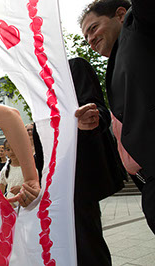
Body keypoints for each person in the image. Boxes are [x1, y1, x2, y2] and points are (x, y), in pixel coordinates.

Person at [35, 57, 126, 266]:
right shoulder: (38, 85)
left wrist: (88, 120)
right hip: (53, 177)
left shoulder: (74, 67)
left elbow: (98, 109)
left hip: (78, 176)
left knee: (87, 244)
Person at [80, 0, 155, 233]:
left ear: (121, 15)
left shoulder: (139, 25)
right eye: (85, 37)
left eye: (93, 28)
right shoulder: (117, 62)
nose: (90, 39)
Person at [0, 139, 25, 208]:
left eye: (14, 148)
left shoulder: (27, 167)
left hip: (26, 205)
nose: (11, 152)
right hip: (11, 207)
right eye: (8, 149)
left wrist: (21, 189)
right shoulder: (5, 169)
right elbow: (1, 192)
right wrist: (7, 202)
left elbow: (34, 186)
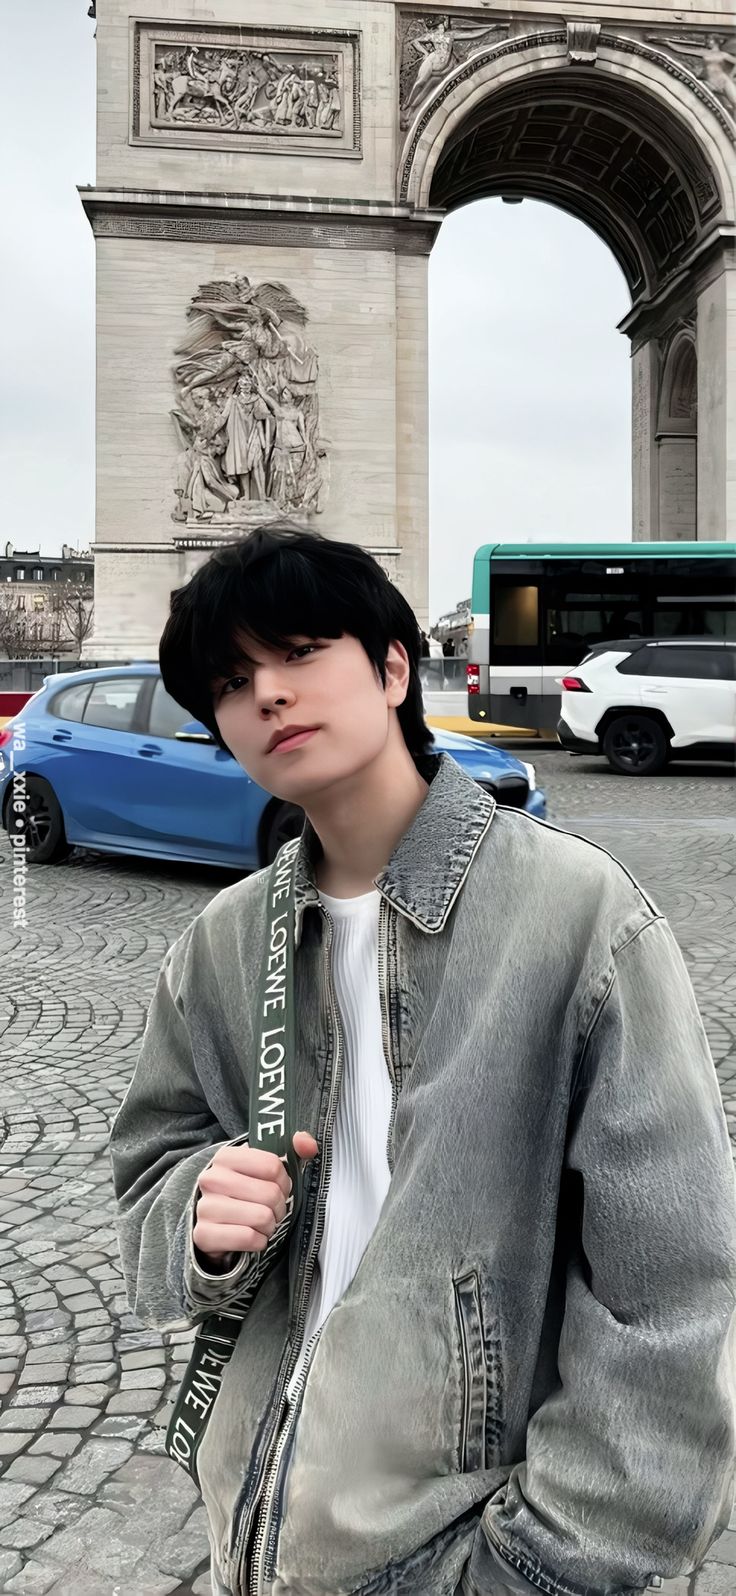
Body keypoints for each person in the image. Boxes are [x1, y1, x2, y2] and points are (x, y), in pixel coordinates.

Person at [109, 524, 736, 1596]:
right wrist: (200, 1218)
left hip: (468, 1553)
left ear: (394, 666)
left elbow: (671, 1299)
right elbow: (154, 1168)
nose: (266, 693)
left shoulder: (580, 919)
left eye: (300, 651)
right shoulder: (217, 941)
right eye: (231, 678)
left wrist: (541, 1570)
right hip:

What you will do ▸ Every line of the material must be repeated exactly; pictures stay out.

Exercise output ▸
Body keypoints for each person in the image. Boxes are [x1, y1, x2, y2] and points are (x, y), in pixel coordinates.

Person at [35, 57, 126, 266]:
right shoulder: (38, 85)
left wrist: (88, 120)
right hip: (53, 177)
left shoulder: (74, 67)
left elbow: (98, 109)
left hip: (78, 176)
left knee: (87, 244)
Person at [80, 0, 155, 233]:
left ear: (121, 15)
left shoulder: (139, 25)
right eye: (85, 37)
left eye: (93, 28)
right shoulder: (117, 62)
nose: (90, 39)
Person at [0, 139, 25, 208]:
left eye: (14, 148)
left shoulder: (27, 167)
left hip: (26, 205)
nose: (11, 152)
right hip: (11, 207)
right eye: (8, 149)
left wrist: (21, 189)
right shoulder: (5, 169)
right elbow: (1, 192)
right wrist: (7, 202)
left elbow: (34, 186)
Body keypoints for each person in the image. Boxes are [x1, y1, x2, y2] and points are (x, y), in pixel coordinates.

Person at [109, 524, 736, 1596]:
right wrist: (200, 1218)
left hip: (468, 1553)
left ear: (394, 666)
left elbow: (671, 1299)
right elbow: (154, 1168)
nose: (266, 693)
left shoulder: (580, 919)
left eye: (300, 651)
right shoulder: (217, 941)
right eye: (231, 678)
left wrist: (541, 1570)
right hip:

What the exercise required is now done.